2.10.7: Monthly Australian retail data is provided in aus_retail. Select one of the time series as follows (but choose your own seed value):
set.seed(314159)
data <- aus_retail |>
filter(`Series ID` == sample(aus_retail$`Series ID`, 1))data |>
model(
x11 = X_13ARIMA_SEATS(Turnover ~ x11())
) |>
components() |>
autoplot() +
labs(
title = "Retail Data with X-11 Decomposition"
)
I don’t think that it revealed anything that I had not noticed previously. But it does exaggerate outliers in the trend-cycle component that were not nearly as clear as they are when isolated. It also does a great job of amplifying the seasonal component from the early part of the series in which the seasonal component was not very clear.
3.9
Figures 3.19 and 3.20 show the result of decomposing the number of persons in the civilian labour force in Australia each month from February 1978 to August 1995.
- Write about 3–5 sentences describing the results of the decomposition. Pay particular attention to the scales of the graphs in making your interpretation.

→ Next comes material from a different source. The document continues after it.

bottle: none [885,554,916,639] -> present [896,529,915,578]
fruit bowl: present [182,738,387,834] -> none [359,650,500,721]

The trend-cycle component is increasing and is very linear in its increase. The seasonal component is a lot more clear than in the original time series, though it’s amplitude is very small when compared to the trend-cycle’s range. The seasonal component has a clear annual pattern, but I think it also has a biannual pattern that splits a year into two parts that approximate a 60%/40% division (in time). The remainder component exhibits the same variation as the seasonal component does, but this might be due to a radical outlier around 1992. Which I see is in the next question.

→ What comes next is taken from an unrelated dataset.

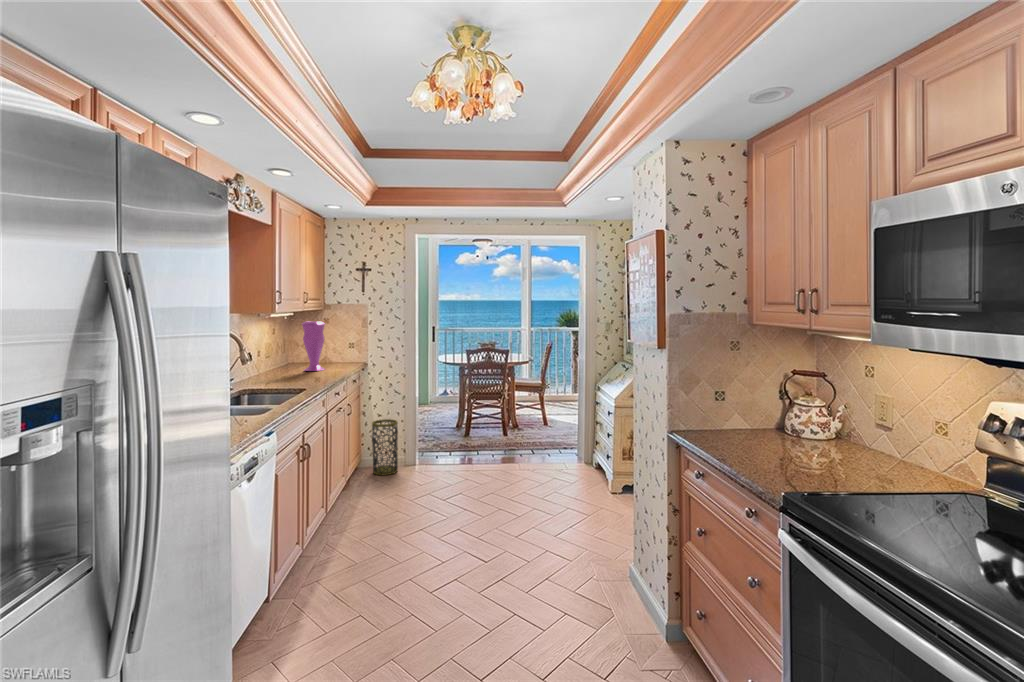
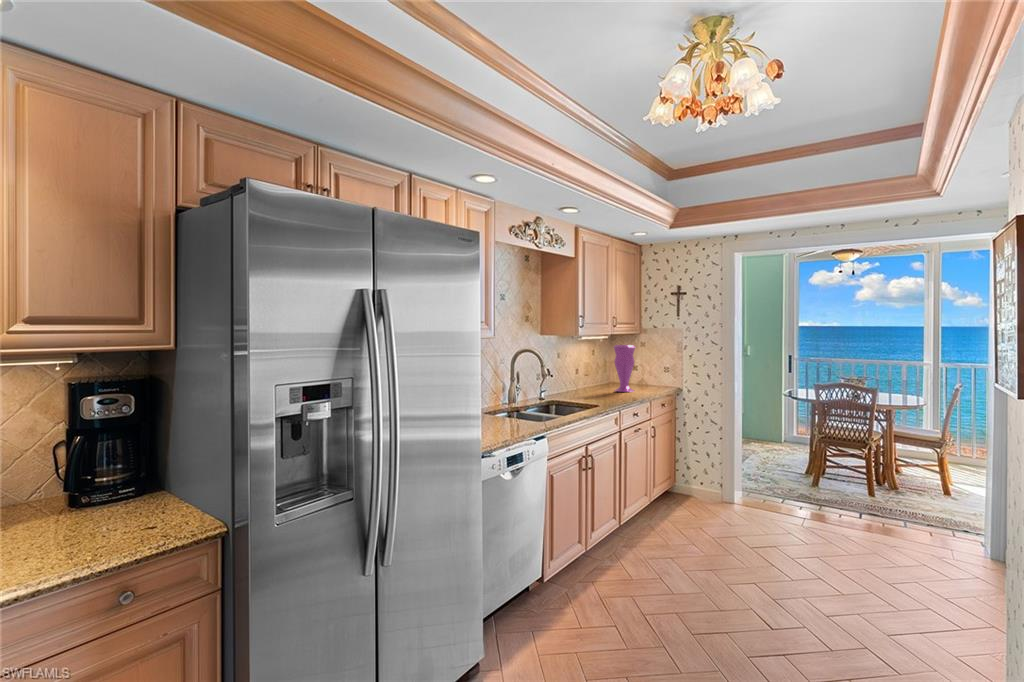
trash can: present [372,419,398,475] -> none [681,449,709,509]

- Is the recession of 1991/1992 visible in the estimated components?
Yes, the recession of 1991/1992 is very visible in the remainder component. It appears as two enormous, downward facing spikes around 1991/1992. I find it interesting that the trend-cycle component shows a very slight hump that peaks just before the recession strikes. But, for the most part, the trend cycle component is not very affected by the recession. The seasonal component does not appear to be affected by the recession.